### Dataset excerpts
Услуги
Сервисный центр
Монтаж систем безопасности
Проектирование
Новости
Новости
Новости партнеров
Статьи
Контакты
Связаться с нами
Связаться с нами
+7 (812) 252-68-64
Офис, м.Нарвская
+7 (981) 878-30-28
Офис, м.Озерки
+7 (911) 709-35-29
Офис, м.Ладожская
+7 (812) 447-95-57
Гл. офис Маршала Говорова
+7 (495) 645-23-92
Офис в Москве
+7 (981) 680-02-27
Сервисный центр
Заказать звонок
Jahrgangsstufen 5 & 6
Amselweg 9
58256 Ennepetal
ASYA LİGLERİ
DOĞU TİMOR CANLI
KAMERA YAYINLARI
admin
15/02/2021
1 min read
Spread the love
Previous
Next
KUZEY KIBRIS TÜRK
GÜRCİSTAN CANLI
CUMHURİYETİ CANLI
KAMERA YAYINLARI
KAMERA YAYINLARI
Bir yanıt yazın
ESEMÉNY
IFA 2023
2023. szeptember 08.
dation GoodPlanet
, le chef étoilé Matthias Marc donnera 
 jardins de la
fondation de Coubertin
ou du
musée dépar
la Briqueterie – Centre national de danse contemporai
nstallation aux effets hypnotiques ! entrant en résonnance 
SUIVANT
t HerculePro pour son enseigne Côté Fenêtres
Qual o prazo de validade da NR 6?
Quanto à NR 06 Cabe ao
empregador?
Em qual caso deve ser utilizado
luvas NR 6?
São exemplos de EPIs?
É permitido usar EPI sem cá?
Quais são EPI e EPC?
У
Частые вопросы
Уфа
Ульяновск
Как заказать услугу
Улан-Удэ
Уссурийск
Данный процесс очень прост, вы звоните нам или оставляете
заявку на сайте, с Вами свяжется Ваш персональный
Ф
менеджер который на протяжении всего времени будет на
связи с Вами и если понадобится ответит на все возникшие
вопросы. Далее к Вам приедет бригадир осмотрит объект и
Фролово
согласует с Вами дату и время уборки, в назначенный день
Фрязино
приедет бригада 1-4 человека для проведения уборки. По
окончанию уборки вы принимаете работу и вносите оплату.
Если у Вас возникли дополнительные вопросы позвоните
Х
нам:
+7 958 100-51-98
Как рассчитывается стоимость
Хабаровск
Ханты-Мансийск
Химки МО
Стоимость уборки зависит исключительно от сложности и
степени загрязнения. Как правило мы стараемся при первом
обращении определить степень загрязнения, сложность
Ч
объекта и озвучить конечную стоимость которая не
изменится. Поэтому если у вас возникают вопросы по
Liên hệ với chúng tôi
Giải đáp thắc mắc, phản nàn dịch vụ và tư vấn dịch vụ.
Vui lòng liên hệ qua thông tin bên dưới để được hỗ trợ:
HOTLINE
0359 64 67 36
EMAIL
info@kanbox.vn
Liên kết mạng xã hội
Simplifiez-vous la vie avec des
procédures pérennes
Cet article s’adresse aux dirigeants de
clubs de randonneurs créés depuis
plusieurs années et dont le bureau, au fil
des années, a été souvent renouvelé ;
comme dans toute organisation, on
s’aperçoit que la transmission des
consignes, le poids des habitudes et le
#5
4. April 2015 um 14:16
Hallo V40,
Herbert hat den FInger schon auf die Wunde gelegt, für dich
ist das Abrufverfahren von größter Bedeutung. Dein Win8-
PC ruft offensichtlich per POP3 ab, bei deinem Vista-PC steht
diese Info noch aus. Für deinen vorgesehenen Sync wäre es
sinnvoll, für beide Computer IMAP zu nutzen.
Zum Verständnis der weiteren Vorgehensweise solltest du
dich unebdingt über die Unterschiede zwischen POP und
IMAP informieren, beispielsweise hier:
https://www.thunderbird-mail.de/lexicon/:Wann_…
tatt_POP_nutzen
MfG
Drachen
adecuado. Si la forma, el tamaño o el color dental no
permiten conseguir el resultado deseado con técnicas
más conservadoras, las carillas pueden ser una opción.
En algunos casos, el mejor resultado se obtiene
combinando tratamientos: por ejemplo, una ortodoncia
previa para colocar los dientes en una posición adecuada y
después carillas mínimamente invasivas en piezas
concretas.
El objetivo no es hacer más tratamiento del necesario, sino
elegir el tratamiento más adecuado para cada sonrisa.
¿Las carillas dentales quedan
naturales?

### PROBLEM TO WORK ON
Output every line of the data above verbatim, in its original order.

### SOLUTION
Услуги
Сервисный центр
Монтаж систем безопасности
Проектирование
Новости
Новости
Новости партнеров
Статьи
Контакты
Связаться с нами
Связаться с нами
+7 (812) 252-68-64
Офис, м.Нарвская
+7 (981) 878-30-28
Офис, м.Озерки
+7 (911) 709-35-29
Офис, м.Ладожская
+7 (812) 447-95-57
Гл. офис Маршала Говорова
+7 (495) 645-23-92
Офис в Москве
+7 (981) 680-02-27
Сервисный центр
Заказать звонок
Jahrgangsstufen 5 & 6
Amselweg 9
58256 Ennepetal
ASYA LİGLERİ
DOĞU TİMOR CANLI
KAMERA YAYINLARI
admin
15/02/2021
1 min read
Spread the love
Previous
Next
KUZEY KIBRIS TÜRK
GÜRCİSTAN CANLI
CUMHURİYETİ CANLI
KAMERA YAYINLARI
KAMERA YAYINLARI
Bir yanıt yazın
ESEMÉNY
IFA 2023
2023. szeptember 08.
dation GoodPlanet
, le chef étoilé Matthias Marc donnera 
 jardins de la
fondation de Coubertin
ou du
musée dépar
la Briqueterie – Centre national de danse contemporai
nstallation aux effets hypnotiques ! entrant en résonnance 
SUIVANT
t HerculePro pour son enseigne Côté Fenêtres
Qual o prazo de validade da NR 6?
Quanto à NR 06 Cabe ao
empregador?
Em qual caso deve ser utilizado
luvas NR 6?
São exemplos de EPIs?
É permitido usar EPI sem cá?
Quais são EPI e EPC?
У
Частые вопросы
Уфа
Ульяновск
Как заказать услугу
Улан-Удэ
Уссурийск
Данный процесс очень прост, вы звоните нам или оставляете
заявку на сайте, с Вами свяжется Ваш персональный
Ф
менеджер который на протяжении всего времени будет на
связи с Вами и если понадобится ответит на все возникшие
вопросы. Далее к Вам приедет бригадир осмотрит объект и
Фролово
согласует с Вами дату и время уборки, в назначенный день
Фрязино
приедет бригада 1-4 человека для проведения уборки. По
окончанию уборки вы принимаете работу и вносите оплату.
Если у Вас возникли дополнительные вопросы позвоните
Х
нам:
+7 958 100-51-98
Как рассчитывается стоимость
Хабаровск
Ханты-Мансийск
Химки МО
Стоимость уборки зависит исключительно от сложности и
степени загрязнения. Как правило мы стараемся при первом
обращении определить степень загрязнения, сложность
Ч
объекта и озвучить конечную стоимость которая не
изменится. Поэтому если у вас возникают вопросы по
Liên hệ với chúng tôi
Giải đáp thắc mắc, phản nàn dịch vụ và tư vấn dịch vụ.
Vui lòng liên hệ qua thông tin bên dưới để được hỗ trợ:
HOTLINE
0359 64 67 36
EMAIL
info@kanbox.vn
Liên kết mạng xã hội
Simplifiez-vous la vie avec des
procédures pérennes
Cet article s’adresse aux dirigeants de
clubs de randonneurs créés depuis
plusieurs années et dont le bureau, au fil
des années, a été souvent renouvelé ;
comme dans toute organisation, on
s’aperçoit que la transmission des
consignes, le poids des habitudes et le
#5
4. April 2015 um 14:16
Hallo V40,
Herbert hat den FInger schon auf die Wunde gelegt, für dich
ist das Abrufverfahren von größter Bedeutung. Dein Win8-
PC ruft offensichtlich per POP3 ab, bei deinem Vista-PC steht
diese Info noch aus. Für deinen vorgesehenen Sync wäre es
sinnvoll, für beide Computer IMAP zu nutzen.
Zum Verständnis der weiteren Vorgehensweise solltest du
dich unebdingt über die Unterschiede zwischen POP und
IMAP informieren, beispielsweise hier:
https://www.thunderbird-mail.de/lexicon/:Wann_…
tatt_POP_nutzen
MfG
Drachen
adecuado. Si la forma, el tamaño o el color dental no
permiten conseguir el resultado deseado con técnicas
más conservadoras, las carillas pueden ser una opción.
En algunos casos, el mejor resultado se obtiene
combinando tratamientos: por ejemplo, una ortodoncia
previa para colocar los dientes en una posición adecuada y
después carillas mínimamente invasivas en piezas
concretas.
El objetivo no es hacer más tratamiento del necesario, sino
elegir el tratamiento más adecuado para cada sonrisa.
¿Las carillas dentales quedan
naturales?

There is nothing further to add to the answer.